Smacking a Sommelier’s Ass!
Friends that stick by you in hard times are worth their weight in gold; and, if those friends can make you laugh, well they’re worth their weight in platinum. My former company is having their National Sales Meeting in my town this week. It’s bettersweet. I always enjoyed catching up with colleagues, many of whom had become great friends, at the annual event, which is now the bitter part. The sweet part: I won’t miss mind numbing ‘role playing,’ or countless wasted hours having to listen to self-important managers or executives, who loved to hear themselves talk, and yet, still managed to say nothing. There was usually enough ego packed into these hotel ballrooms, that could collectively have eclipsed the sun. And,that’s tough to do in Phoenix.
I would often say things under my breath to keep myself amused or anyone who happened to be close enough to hear. At one such meeting, the VP of Sales, seated at a table behind me, quickly went over the day’s itinerary which included role play. Role play in this context is when reps are given a scenario and a product and have to act out the scenario to a manager or Executive in front of 250 of their peers. No pressure.
Examples: A rep is selling the latest generation of medical device to a surgeon (played by a manager or Executive) who has never used the previous generation. Or a rep has to get a surgeon (played by a dick) to do the first procedure on the moon, solely for the purpose of humiliating a rep in front of their peers while a desperately insecure manager tries to to look competent.
Anyone who has ever been tortured by role play will tell you that it’s easier to sell in front of a surgeon than it is a room full of your peers. I actually never really minded the role play, it was always an opportunity to highlight how incompetent management was, and I never missed an opportunity to highlight the obvious. I also never really found any significant value in role play, either.
What I thought was under my breath, I said, “Yeah, I don’t mind role play, but it usually involves costumes, and not done in a room full of jackasses. “ (sorry mom & dad) The VP, with his apparent sonic hearing, stopped what he was saying and said, “I heard that Melayna.” Whoops. Everyone around us look puzzled because they had no idea what I had said or what he was talking about. I’m still not convinced, since we worked for a cutting edge medical device company, that he wasn’t trailing some sort of mind reading device.
Since I left the company, well more accurately, was publically decapitated*, this, understandably had a polarizing effect on people who remained with the Company. They either remained my friend or dropped me like a hot potato. People tended to leave this company with a blaze of glory. Some with two middle fingers in the air, and some borrowed a friend’s hands and put four middle fingers in the air. I left without my head, but I left far from quietly.
*Remember the sweet rich irony here, that I trained surgeons on disembodied cadaver heads.
I was at dinner last night with one of friends, Geoff, who has remained throughout the storm.
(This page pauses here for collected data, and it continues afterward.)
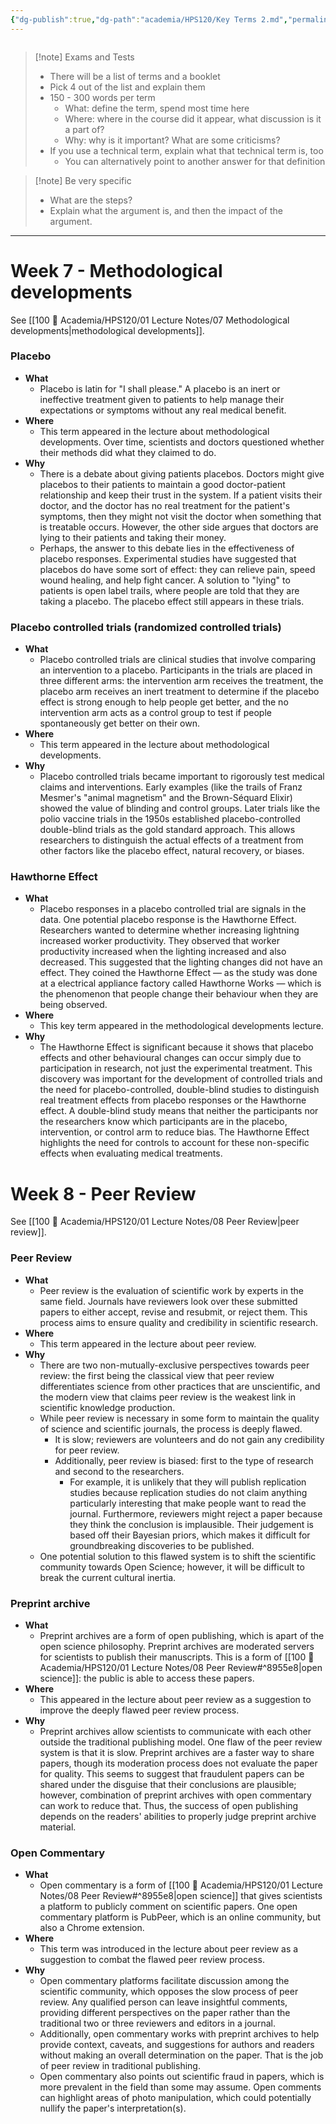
 ```yaml
---
{"dg-publish":true,"dg-path":"academia/HPS120/Key Terms 2.md","permalink":"/academia/hps-120/key-terms-2/","created":"2023-11-07T12:22:40.197-08:00","updated":"2023-11-07T14:53:49.416-08:00"}
---
```


```table-of-contents
```

> [!note] Exams and Tests
> - There will be a list of terms and a booklet
> - Pick 4 out of the list and explain them
> - 150 - 300 words per term
> 	- What: define the term, spend most time here
> 	- Where: where in the course did it appear, what discussion is it a part of?
> 	- Why: why is it important? What are some criticisms?
> - If you use a technical term, explain what that technical term is, too
> 	- You can alternatively point to another answer for that definition


> [!note] Be very specific
> - What are the steps?
> - Explain what the argument is, and then the impact of the argument.

---
# Week 7 - Methodological developments

See [[100 📒 Academia/HPS120/01 Lecture Notes/07 Methodological developments\|methodological developments]].

### Placebo
- **What**
	- Placebo is latin for "I shall please." A placebo is an inert or ineffective treatment given to patients to help manage their expectations or symptoms without any real medical benefit. 
- **Where**
	- This term appeared in the lecture about methodological developments. Over time, scientists and doctors questioned whether their methods did what they claimed to do.
- **Why**
	- There is a debate about giving patients placebos. Doctors might give placebos to their patients to maintain a good doctor-patient relationship and keep their trust in the system. If a patient visits their doctor, and the doctor has no real treatment for the patient's symptoms, then they might not visit the doctor when something that is treatable occurs. However, the other side argues that doctors are lying to their patients and taking their money.
	- Perhaps, the answer to this debate lies in the effectiveness of placebo responses. Experimental studies have suggested that placebos do have some sort of effect: they can relieve pain, speed wound healing, and help fight cancer. A solution to "lying" to patients is open label trails, where people are told that they are taking a placebo. The placebo effect still appears in these trials.

### Placebo controlled trials (randomized controlled trials)
- **What**
	- Placebo controlled trials are clinical studies that involve comparing an intervention to a placebo. Participants in the trials are placed in three different arms: the intervention arm receives the treatment, the placebo arm receives an inert treatment to determine if the placebo effect is strong enough to help people get better, and the no intervention arm acts as a control group to test if people spontaneously get better on their own.
- **Where**
	- This term appeared in the lecture about methodological developments.
- **Why**
	- Placebo controlled trials became important to rigorously test medical claims and interventions. Early examples (like the trails of Franz Mesmer's "animal magnetism" and the Brown-Séquard Elixir) showed the value of blinding and control groups. Later trials like the polio vaccine trials in the 1950s established placebo-controlled double-blind trials as the gold standard approach. This allows researchers to distinguish the actual effects of a treatment from other factors like the placebo effect, natural recovery, or biases.
### Hawthorne Effect
- **What**
	- Placebo responses in a placebo controlled trial are signals in the data. One potential placebo response is the Hawthorne Effect. Researchers wanted to determine whether increasing lightning increased worker productivity. They observed that worker productivity increased when the lighting increased and also decreased. This suggested that the lighting changes did not have an effect. They coined the Hawthorne Effect — as the study was done at a electrical appliance factory called Hawthorne Works — which is the phenomenon that people change their behaviour when they are being observed.
- **Where**
	- This key term appeared in the methodological developments lecture.
- **Why**
	- The Hawthorne Effect is significant because it shows that placebo effects and other behavioural changes can occur simply due to participation in research, not just the experimental treatment. This discovery was important for the development of controlled trials and the need for placebo-controlled, double-blind studies to distinguish real treatment effects from placebo responses or the Hawthorne effect. A double-blind study means that neither the participants nor the researchers know which participants are in the placebo, intervention, or control arm to reduce bias. The Hawthorne Effect highlights the need for controls to account for these non-specific effects when evaluating medical treatments.

# Week 8 - Peer Review

See [[100 📒 Academia/HPS120/01 Lecture Notes/08 Peer Review\|peer review]].
### Peer Review
- **What**
	- Peer review is the evaluation of scientific work by experts in the same field. Journals have reviewers look over these submitted papers to either accept, revise and resubmit, or reject them. This process aims to ensure quality and credibility in scientific research.
- **Where**
	- This term appeared in the lecture about peer review.
- **Why**
	- There are two non-mutually-exclusive perspectives towards peer review: the first being the classical view that peer review differentiates science from other practices that are unscientific, and the modern view that claims peer review is the weakest link in scientific knowledge production.
	- While peer review is necessary in some form to maintain the quality of science and scientific journals, the process is deeply flawed.
		- It is slow; reviewers are volunteers and do not gain any credibility for peer review. 
		- Additionally, peer review is biased: first to the type of research and second to the researchers.
			- For example, it is unlikely that they will publish replication studies because replication studies do not claim anything particularly interesting that make people want to read the journal. Furthermore, reviewers might reject a paper because they think the conclusion is implausible. Their judgement is based off their Bayesian priors, which makes it difficult for groundbreaking discoveries to be published.
	- One potential solution to this flawed system is to shift the scientific community towards Open Science; however, it will be difficult to break the current cultural inertia.
### Preprint archive
- **What**
	- Preprint archives are a form of open publishing, which is apart of the open science philosophy. Preprint archives are moderated servers for scientists to publish their manuscripts. This is a form of [[100 📒 Academia/HPS120/01 Lecture Notes/08 Peer Review#^8955e8\|open science]]: the public is able to access these papers.
- **Where**
	- This appeared in the lecture about peer review as a suggestion to improve the deeply flawed peer review process.
- **Why**
	- Preprint archives allow scientists to communicate with each other outside the traditional publishing model. One flaw of the peer review system is that it is slow. Preprint archives are a faster way to share papers, though its moderation process does not evaluate the paper for quality. This seems to suggest that fraudulent papers can be shared under the disguise that their conclusions are plausible; however, combination of preprint archives with open commentary can work to reduce that. Thus, the success of open publishing depends on the readers' abilities to properly judge preprint archive material.
### Open Commentary
- **What**
	- Open commentary is a form of [[100 📒 Academia/HPS120/01 Lecture Notes/08 Peer Review#^8955e8\|open science]] that gives scientists a platform to publicly comment on scientific papers. One open commentary platform is PubPeer, which is an online community, but also a Chrome extension.
- **Where**
	- This term was introduced in the lecture about peer review as a suggestion to combat the flawed peer review process. 
- **Why**
	- Open commentary platforms facilitate discussion among the scientific community, which opposes the slow process of peer review. Any qualified person can leave insightful comments, providing different perspectives on the paper rather than the traditional two or three reviewers and editors in a journal.
	- Additionally, open commentary works with preprint archives to help provide context, caveats, and suggestions for authors and readers without making an overall determination on the paper. That is the job of peer review in traditional publishing.
	- Open commentary also points out scientific fraud in papers, which is more prevalent in the field than some may assume. Open comments can highlight areas of photo manipulation, which could potentially nullify the paper's interpretation(s).

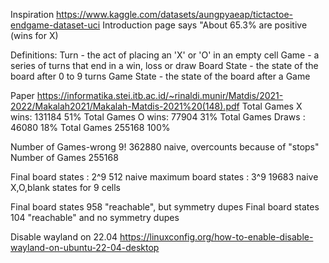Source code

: Inspiration https://www.kaggle.com/datasets/aungpyaeap/tictactoe-endgame-dataset-uci
  Introduction page says "About 65.3% are positive (wins for X)


Definitions:
  Turn - the act of placing an 'X' or 'O' in an empty cell
  Game - a series of turns that end in a win, loss or draw
  Board State - the state of the board after 0 to 9 turns
  Game State  - the state of the board after a Game


Paper https://informatika.stei.itb.ac.id/~rinaldi.munir/Matdis/2021-2022/Makalah2021/Makalah-Matdis-2021%20(148).pdf
  Total Games X wins:  131184   51%
  Total Games O wins:   77904   31%
  Total Games Draws :   46080   18%
    Total Games        255168  100%


Number of Games-wrong    9!       362880   naive, overcounts because of "stops"
Number of Games                   255168

Final board states       :  2^9      512      naive
maximum board states     :  3^9      19683    naive X,O,blank states for 9 cells

Final board states                   958      "reachable", but symmetry dupes
Final board states                   104      "reachable" and no symmetry dupes



Disable wayland on 22.04
https://linuxconfig.org/how-to-enable-disable-wayland-on-ubuntu-22-04-desktop
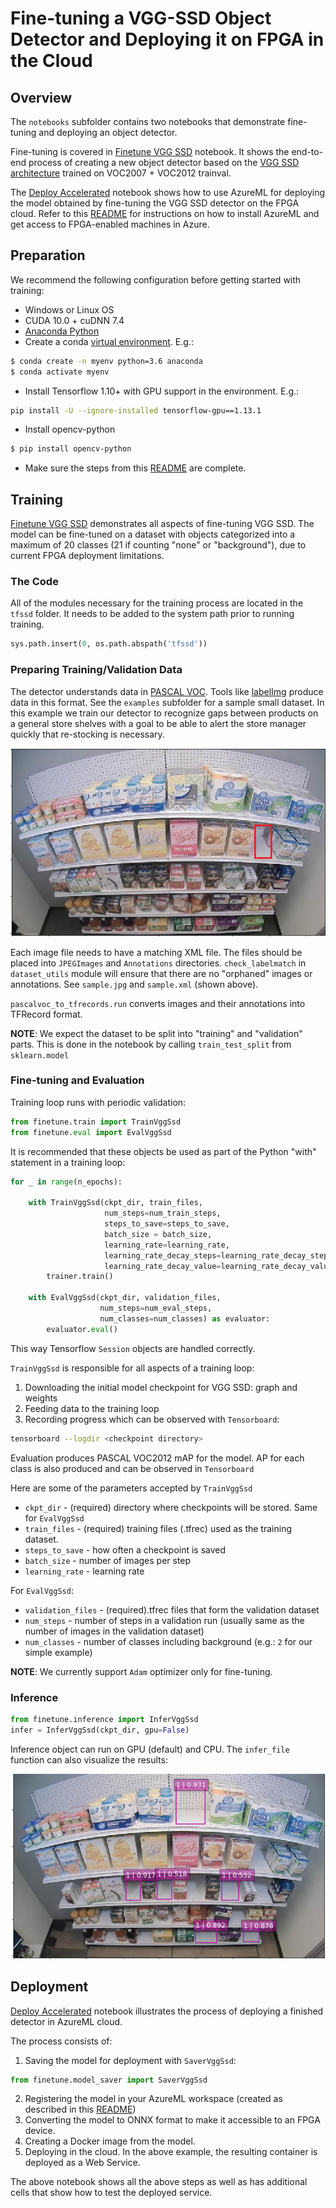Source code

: # Fine-tuning a VGG-SSD Object Detector and Deploying it on FPGA in the Cloud

## Overview

The `notebooks` subfolder contains two notebooks that demonstrate fine-tuning and deploying an object detector. 

Fine-tuning is covered in [Finetune VGG SSD](notebooks/Finetune%20VGG%20SSD.ipynb) notebook. It shows the end-to-end process of creating a new object detector based on the [VGG SSD architecture](https://www.cs.unc.edu/~wliu/papers/ssd.pdf) trained on VOC2007 + VOC2012 trainval. 

The [Deploy Accelerated](notebooks/Deploy%20Accelerated.ipynb) notebook shows how to use AzureML for deploying the model obtained by fine-tuning the VGG SSD detector on the FPGA cloud. Refer to this [README](../README.md) for instructions on how to install AzureML and get access to FPGA-enabled machines in Azure.

## Preparation

We recommend the following configuration before getting started with training:

* Windows or Linux OS
* CUDA 10.0 + cuDNN 7.4
* [Anaconda Python](https://www.anaconda.com/distribution/)
* Create a conda [virtual environment](https://docs.conda.io/projects/conda/en/latest/user-guide/tasks/manage-environments.html). E.g.:

```sh
$ conda create -n myenv python=3.6 anaconda
$ conda activate myenv
```
* Install Tensorflow 1.10+ with GPU support in the environment. E.g.:

```sh
pip install -U --ignore-installed tensorflow-gpu==1.13.1
```
* Install opencv-python

```sh
$ pip install opencv-python
```

* Make sure the steps from this [README](../README.md) are complete.


## Training

[Finetune VGG SSD](notebooks/Finetune%20VGG%20SSD.ipynb) demonstrates all aspects of fine-tuning VGG SSD. The model can be fine-tuned on a dataset with objects categorized into a maximum of 20 classes (21 if counting "none" or "background"), due to current FPGA deployment limitations.

### The Code

All of the modules necessary for the training process are located in the `tfssd` folder. It needs to be added to the system path prior to running training.

```python
sys.path.insert(0, os.path.abspath('tfssd'))
```

### Preparing Training/Validation Data

The detector understands data in [PASCAL VOC](https://gist.github.com/Prasad9/30900b0ef1375cc7385f4d85135fdb44). Tools like [labelImg](https://github.com/tzutalin/labelImg) produce data in this format. See the `examples` subfolder for a sample small dataset. In this example we train our detector to recognize gaps between products on a general store shelves with a goal to be able to alert the store manager quickly that re-stocking is necessary.

![](images/annotated.png)

Each image file needs to have a matching XML file. The files should be placed into `JPEGImages` and `Annotations` directories. `check_labelmatch` in `dataset_utils` module will ensure that there are no "orphaned" images or annotations. See `sample.jpg` and `sample.xml` (shown above).

`pascalvoc_to_tfrecords.run` converts images and their annotations into TFRecord format.

**NOTE**: We expect the dataset to be split into "training" and "validation" parts. This is done in the notebook by calling `train_test_split` from `sklearn.model`

### Fine-tuning and Evaluation

Training loop runs with periodic validation:

```python
from finetune.train import TrainVggSsd
from finetune.eval import EvalVggSsd
```

It is recommended that these objects be used as part of the Python "with" statement in a training loop:

```python
for _ in range(n_epochs):

    with TrainVggSsd(ckpt_dir, train_files, 
                     num_steps=num_train_steps, 
                     steps_to_save=steps_to_save, 
                     batch_size = batch_size,
                     learning_rate=learning_rate,
                     learning_rate_decay_steps=learning_rate_decay_steps, 
                     learning_rate_decay_value=learning_rate_decay_value) as trainer:
        trainer.train()

    with EvalVggSsd(ckpt_dir, validation_files, 
                    num_steps=num_eval_steps, 
                    num_classes=num_classes) as evaluator:
        evaluator.eval()
```

This way Tensorflow `Session` objects are handled correctly.

`TrainVggSsd` is responsible for all aspects of a training loop:

1. Downloading the initial model checkpoint for VGG SSD: graph and weights
2. Feeding data to the training loop
3. Recording progress which can be observed with `Tensorboard`:

```sh
tensorboard --logdir <checkpoint directory>
```

Evaluation produces PASCAL VOC2012 mAP for the model. AP for each class is also produced and can be observed in `Tensorboard`

Here are some of the parameters accepted by `TrainVggSsd`

* `ckpt_dir` - (required) directory where checkpoints will be stored. Same for `EvalVggSsd`
* `train_files` - (required) training files (.tfrec) used as the training dataset.
* `steps_to_save` - how often a checkpoint is saved
* `batch_size` - number of images per step
* `learning_rate` - learning rate

For `EvalVggSsd`:

* `validation_files` - (required).tfrec files that form the validation dataset
* `num_steps` - number of steps in a validation run (usually same as the number of images in the validation dataset)
* `num_classes` - number of classes including background (e.g.: `2` for our simple example)

**NOTE**: We currently support `Adam` optimizer only for fine-tuning.

### Inference

```python
from finetune.inference import InferVggSsd
infer = InferVggSsd(ckpt_dir, gpu=False)
```
Inference object can run on GPU (default) and CPU. The `infer_file` function can also visualize the results:

![results](images/shelf.png)

## Deployment

 [Deploy Accelerated](notebooks/Deploy%20Accelerated.ipynb) notebook illustrates the process of deploying a finished detector in AzureML cloud.

The process consists of:

1. Saving the model for deployment with `SaverVggSsd`:

```python
from finetune.model_saver import SaverVggSsd 
```

2. Registering the model in your AzureML workspace (created as described in this [README](../README.md))
3. Converting the model to ONNX format to make it accessible to an FPGA device.
4. Creating a Docker image from the model.
5. Deploying in the cloud. In the above example, the resulting container is deployed as a Web Service.

The above notebook shows all the above steps as well as has additional cells that show how to test the deployed service.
Words cannot begin to express how grateful I am for his friendship, and more importantly his ability to make anyone in any situation laugh. We had mutual friends in the company and I remember how Geoff was first described to me by one of those friends.
Our mutual friend, Ryan, was recounting one of their regional meetings, where he was the manager and Geoff was introducing himself to the rest of the region. Geoff said that his father was brilliant, Harvard and Johns Hopkins educated and his mother was a model and continued that sadly for him, he got his father’s looks and his mother’s brains. I knew I liked him even before I met him.
There was a small group of us that began bonding through email. I had met or had been friends with the other three but had not met Geoff live yet. I felt like these guys were brothers I’d known my entire life. Geoff had nicked named me the pit bull in lipstick (which was not meant as a Sara Palin reference), it was more like when it came to sales, I was ruthless. As it was described to me, I’d rip someone’s spine out, shove it down their throat, and not smudge my lipstick in the process. Pretty? No. Accurate? Yes.
Prior to one of our National Sales Meetings, I invited the guys on our annual girl’s trip to Vegas. It is always a delicate balance to mix groups, and when you have a lot of alpha males in the mix, it can be a recipe for disaster. Chris, who was my hiring manager and at one time Ryan’s manager, and had since moved on to a better position outside the company, and was understandably skeptical of the ‘new guy.’
We were all headed to Ni9e at the Palms, from our hotel at Caesar’s, when Geoff, who was just arriving, told us all to go ahead and he’d meet us at the there. At Ni9e, Chris, who loves wine, decided, from what I was told, to order a $600 bottle of wine. I’m allergic to wine, so there’s that.
The Sommelier, was presenting the bottle to Chris; and, out of nowhere, Geoff enters the picture with a wind up that would have made major league pitchers envious, and his hand connected with the Sommelier’s ass with a loud crack and jolt. Bottle saved and best friends made.